**Exercise aim**
Copy each of the entries below, replacing "workday" with "business day" wherever it occurs and leaving everything else unchanged.

**Data provided**
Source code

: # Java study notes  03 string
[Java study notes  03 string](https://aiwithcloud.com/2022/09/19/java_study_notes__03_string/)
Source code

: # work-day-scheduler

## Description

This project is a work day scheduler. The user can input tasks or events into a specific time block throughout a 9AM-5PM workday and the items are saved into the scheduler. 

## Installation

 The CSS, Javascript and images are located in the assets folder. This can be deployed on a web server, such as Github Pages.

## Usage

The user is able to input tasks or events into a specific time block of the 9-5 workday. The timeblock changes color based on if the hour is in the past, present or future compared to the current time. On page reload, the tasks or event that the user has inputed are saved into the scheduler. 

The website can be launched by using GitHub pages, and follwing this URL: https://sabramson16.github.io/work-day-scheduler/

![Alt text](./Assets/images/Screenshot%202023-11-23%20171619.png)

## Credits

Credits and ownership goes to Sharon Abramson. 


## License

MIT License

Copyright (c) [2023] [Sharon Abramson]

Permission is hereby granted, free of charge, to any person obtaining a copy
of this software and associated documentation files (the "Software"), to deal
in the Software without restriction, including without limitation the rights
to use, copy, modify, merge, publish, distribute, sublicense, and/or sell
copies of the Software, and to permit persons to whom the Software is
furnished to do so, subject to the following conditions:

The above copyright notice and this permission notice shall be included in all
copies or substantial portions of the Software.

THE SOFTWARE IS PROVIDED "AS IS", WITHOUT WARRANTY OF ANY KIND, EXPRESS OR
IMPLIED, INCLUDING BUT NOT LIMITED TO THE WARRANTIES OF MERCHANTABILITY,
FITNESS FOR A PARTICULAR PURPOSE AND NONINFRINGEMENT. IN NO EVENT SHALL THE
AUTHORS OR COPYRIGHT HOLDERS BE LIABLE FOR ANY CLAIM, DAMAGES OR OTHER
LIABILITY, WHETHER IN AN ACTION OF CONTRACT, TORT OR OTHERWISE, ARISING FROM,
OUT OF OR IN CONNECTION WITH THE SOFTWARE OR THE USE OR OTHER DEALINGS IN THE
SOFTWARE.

**Response below**
Source code

: # Java study notes  03 string
[Java study notes  03 string](https://aiwithcloud.com/2022/09/19/java_study_notes__03_string/)
Source code

: # work-day-scheduler

## Description

This project is a work day scheduler. The user can input tasks or events into a specific time block throughout a 9AM-5PM business day and the items are saved into the scheduler. 

## Installation

 The CSS, Javascript and images are located in the assets folder. This can be deployed on a web server, such as Github Pages.

## Usage

The user is able to input tasks or events into a specific time block of the 9-5 business day. The timeblock changes color based on if the hour is in the past, present or future compared to the current time. On page reload, the tasks or event that the user has inputed are saved into the scheduler. 

The website can be launched by using GitHub pages, and follwing this URL: https://sabramson16.github.io/work-day-scheduler/

![Alt text](./Assets/images/Screenshot%202023-11-23%20171619.png)

## Credits

Credits and ownership goes to Sharon Abramson. 


## License

MIT License

Copyright (c) [2023] [Sharon Abramson]

Permission is hereby granted, free of charge, to any person obtaining a copy
of this software and associated documentation files (the "Software"), to deal
in the Software without restriction, including without limitation the rights
to use, copy, modify, merge, publish, distribute, sublicense, and/or sell
copies of the Software, and to permit persons to whom the Software is
furnished to do so, subject to the following conditions:

The above copyright notice and this permission notice shall be included in all
copies or substantial portions of the Software.

THE SOFTWARE IS PROVIDED "AS IS", WITHOUT WARRANTY OF ANY KIND, EXPRESS OR
IMPLIED, INCLUDING BUT NOT LIMITED TO THE WARRANTIES OF MERCHANTABILITY,
FITNESS FOR A PARTICULAR PURPOSE AND NONINFRINGEMENT. IN NO EVENT SHALL THE
AUTHORS OR COPYRIGHT HOLDERS BE LIABLE FOR ANY CLAIM, DAMAGES OR OTHER
LIABILITY, WHETHER IN AN ACTION OF CONTRACT, TORT OR OTHERWISE, ARISING FROM,
OUT OF OR IN CONNECTION WITH THE SOFTWARE OR THE USE OR OTHER DEALINGS IN THE
SOFTWARE.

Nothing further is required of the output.